While high oil and gas prices are helping to revive interest in nuclear power and improve its economic viability, another factor adding to the interest in nuclear power is the improved performance of existing reactors. However, there is little doubt that the federal incentives included in the Energy Policy Act of 2005 for the nuclear power industry make the economics more attractive. The last order for a new nuclear plant came in 1973, and many in the industry have expressed that strong federal incentives are necessary to build new plants. Such incentives authorized within the last three years include: $18.5 billion in loan guarantee authority for new nuclear plants and $2 billion for uranium enrichment plants; cost-overrun support of up to $2 billion total for the first six new plants; a production tax credit of up to $125 million total per year, estimated at 1.8 cents/kWh during the first eight years of operation for the first 6 GW of generating capacity; and Nuclear Power 2010, a joint government-industry cost-shared program to help utilities prepare for a new licensing process. It is expected that currently authorized loan guarantees will only cover the first 4-6 new plants, depending on their size, and utilities will advocate for more federal loan guarantee authority before building additional plants. In all, nearly 30 applications for new plants are expected to be submitted to the Nuclear Regulatory Commission by the end of 2009 in order to meet the eligibility criteria for the production tax credit in addition to the other incentives.

The federal government provides other indirect financial support for the nuclear industry as well. While costs to develop the Yucca Mountain site are primarily covered by a fee on nuclear-generated electricity paid into the Nuclear Waste Fund, the government takes full responsibility for waste storage. Because the project is decades behind schedule, DOE estimates that the U.S. government has incurred a liability of approximately $7 billion for the department’s failure to begin accepting spent nuclear fuel from existing commercial plants. The nuclear industry is also given Price-Anderson liability protection for any accident involving operating reactors. This establishes a no fault insurance-type system in which the first $10 billion is industry-funded, and any claims above that level would be covered by the federal government. Furthermore, any accelerated development of reprocessing technology, such as GNEP, may cost the government tens of billions of dollars.

  • Nuclear Workforce *

As advanced technologies transform the energy industry there will be an increased demand for an appropriately skilled workforce to meet its needs.
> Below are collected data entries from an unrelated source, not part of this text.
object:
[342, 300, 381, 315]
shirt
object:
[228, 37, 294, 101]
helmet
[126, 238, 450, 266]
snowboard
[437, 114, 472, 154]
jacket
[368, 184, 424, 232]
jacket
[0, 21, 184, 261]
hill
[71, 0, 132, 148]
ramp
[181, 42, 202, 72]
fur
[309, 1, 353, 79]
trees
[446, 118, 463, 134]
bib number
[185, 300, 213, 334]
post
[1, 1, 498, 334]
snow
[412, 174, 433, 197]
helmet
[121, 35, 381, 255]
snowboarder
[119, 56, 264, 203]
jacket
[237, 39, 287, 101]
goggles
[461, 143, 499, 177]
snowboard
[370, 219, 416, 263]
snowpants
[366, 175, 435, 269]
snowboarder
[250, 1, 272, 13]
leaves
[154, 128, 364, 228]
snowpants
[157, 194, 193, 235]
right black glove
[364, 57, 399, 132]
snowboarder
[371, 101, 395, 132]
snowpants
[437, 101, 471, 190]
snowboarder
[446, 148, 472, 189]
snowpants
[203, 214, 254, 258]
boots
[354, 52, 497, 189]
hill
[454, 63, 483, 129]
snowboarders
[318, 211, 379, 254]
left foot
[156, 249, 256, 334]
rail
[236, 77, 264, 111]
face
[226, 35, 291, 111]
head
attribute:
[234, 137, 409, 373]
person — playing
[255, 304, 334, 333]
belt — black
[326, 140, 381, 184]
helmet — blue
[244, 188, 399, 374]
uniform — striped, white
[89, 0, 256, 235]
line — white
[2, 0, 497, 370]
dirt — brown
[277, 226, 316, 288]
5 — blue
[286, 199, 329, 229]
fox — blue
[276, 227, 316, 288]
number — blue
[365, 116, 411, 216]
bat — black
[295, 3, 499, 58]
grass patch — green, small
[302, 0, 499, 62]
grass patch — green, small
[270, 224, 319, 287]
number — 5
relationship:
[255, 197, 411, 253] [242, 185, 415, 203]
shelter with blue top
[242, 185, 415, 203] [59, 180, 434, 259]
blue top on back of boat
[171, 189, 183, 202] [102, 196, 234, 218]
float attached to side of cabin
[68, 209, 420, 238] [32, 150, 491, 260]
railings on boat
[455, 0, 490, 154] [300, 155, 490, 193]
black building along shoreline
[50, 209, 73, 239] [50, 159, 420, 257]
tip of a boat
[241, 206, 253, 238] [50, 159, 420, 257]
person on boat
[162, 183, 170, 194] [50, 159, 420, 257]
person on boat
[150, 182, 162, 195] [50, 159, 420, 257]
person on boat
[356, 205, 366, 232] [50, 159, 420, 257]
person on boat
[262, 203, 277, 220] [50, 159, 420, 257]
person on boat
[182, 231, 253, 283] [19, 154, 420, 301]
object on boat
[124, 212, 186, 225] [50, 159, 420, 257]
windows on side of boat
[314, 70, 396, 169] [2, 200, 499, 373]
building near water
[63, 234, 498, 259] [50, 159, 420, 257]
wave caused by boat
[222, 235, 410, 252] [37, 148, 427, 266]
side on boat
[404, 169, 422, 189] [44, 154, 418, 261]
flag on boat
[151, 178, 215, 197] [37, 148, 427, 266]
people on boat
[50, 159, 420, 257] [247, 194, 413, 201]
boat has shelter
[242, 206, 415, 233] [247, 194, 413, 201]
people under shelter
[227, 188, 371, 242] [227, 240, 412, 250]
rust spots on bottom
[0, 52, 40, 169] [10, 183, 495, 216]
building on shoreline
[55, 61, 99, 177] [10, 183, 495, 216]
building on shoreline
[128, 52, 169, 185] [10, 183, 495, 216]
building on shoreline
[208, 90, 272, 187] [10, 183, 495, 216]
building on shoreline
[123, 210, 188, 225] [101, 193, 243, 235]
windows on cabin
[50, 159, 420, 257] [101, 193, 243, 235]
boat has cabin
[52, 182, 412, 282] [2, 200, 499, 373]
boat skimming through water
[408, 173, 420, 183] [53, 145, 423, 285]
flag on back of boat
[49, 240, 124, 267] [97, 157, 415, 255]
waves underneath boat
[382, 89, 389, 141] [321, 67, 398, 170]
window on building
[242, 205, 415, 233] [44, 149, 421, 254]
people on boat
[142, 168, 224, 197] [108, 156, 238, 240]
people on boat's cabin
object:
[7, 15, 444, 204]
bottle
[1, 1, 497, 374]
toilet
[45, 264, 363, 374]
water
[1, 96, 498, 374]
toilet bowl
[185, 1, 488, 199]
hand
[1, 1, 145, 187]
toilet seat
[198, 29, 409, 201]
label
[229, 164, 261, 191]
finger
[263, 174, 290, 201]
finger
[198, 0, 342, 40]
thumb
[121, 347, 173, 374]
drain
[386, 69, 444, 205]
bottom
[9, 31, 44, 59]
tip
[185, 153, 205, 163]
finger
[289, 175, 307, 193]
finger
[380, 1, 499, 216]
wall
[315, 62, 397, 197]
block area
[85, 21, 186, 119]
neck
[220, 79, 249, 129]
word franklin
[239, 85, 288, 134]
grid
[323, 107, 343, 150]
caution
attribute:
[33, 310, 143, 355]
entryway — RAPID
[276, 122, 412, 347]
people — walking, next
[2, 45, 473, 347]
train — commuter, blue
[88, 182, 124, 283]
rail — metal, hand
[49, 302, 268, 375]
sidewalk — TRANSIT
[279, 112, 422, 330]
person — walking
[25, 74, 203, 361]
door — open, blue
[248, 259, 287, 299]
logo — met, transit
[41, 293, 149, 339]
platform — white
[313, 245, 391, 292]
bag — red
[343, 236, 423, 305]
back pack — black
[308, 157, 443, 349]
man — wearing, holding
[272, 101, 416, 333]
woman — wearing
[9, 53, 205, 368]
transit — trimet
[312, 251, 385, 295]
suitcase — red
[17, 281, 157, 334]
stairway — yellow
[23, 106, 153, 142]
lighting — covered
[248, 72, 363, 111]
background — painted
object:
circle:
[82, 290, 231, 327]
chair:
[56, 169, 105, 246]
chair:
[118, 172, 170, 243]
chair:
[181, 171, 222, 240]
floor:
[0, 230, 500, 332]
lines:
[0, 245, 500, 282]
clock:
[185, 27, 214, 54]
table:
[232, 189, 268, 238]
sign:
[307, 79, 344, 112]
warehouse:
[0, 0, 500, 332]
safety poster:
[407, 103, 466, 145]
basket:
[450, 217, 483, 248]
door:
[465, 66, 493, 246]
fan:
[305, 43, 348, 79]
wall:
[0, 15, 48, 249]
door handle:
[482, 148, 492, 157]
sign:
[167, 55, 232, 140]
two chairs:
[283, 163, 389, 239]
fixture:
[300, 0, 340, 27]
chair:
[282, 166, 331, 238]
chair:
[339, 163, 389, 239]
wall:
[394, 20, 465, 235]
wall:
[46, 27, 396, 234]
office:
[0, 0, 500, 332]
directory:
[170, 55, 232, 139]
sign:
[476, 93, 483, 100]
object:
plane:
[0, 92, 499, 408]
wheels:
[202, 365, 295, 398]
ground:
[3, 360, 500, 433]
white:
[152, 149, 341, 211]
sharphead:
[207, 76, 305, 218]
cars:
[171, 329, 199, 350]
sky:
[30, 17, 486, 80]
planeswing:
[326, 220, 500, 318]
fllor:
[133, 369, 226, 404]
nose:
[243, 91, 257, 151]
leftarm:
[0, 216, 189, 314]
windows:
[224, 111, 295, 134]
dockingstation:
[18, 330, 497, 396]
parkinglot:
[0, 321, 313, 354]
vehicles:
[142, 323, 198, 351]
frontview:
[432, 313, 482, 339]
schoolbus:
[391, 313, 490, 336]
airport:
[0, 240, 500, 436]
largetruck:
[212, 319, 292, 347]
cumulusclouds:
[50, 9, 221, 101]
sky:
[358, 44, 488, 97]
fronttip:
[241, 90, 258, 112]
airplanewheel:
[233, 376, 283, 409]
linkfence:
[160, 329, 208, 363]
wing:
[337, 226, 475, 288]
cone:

As the energy sector of our economy changes and grows, the nuclear industry faces increasing competition for engineering talent. In addition to greater demand, the Nuclear Energy Institute’s 2007 nuclear workforce survey estimates that 39 percent of nuclear utility maintenance workers, 34 percent of radiation protection workers and 27 percent of operations staff may reach retirement eligibility within five years. There is a general concern that a revival in the nuclear power industry could be hampered by the availability of the necessary skilled, technical workforce. November 2007 testimony by the Assistant Secretary of Labor underscores the need for creative workforce solutions because energy industry workers are difficult to replace as training programs were reduced during the downturn of the industry in the late 1980s and early 1990s. She goes on to state that training programs have not expanded at the same rate at which the industry is rebounding. The MIT report The Future of Nuclear Power punctuates concerns about workforce development acknowledging that the nuclear workforce has been aging for more than a decade “due to lack of new plant orders and decline of industrial activity.”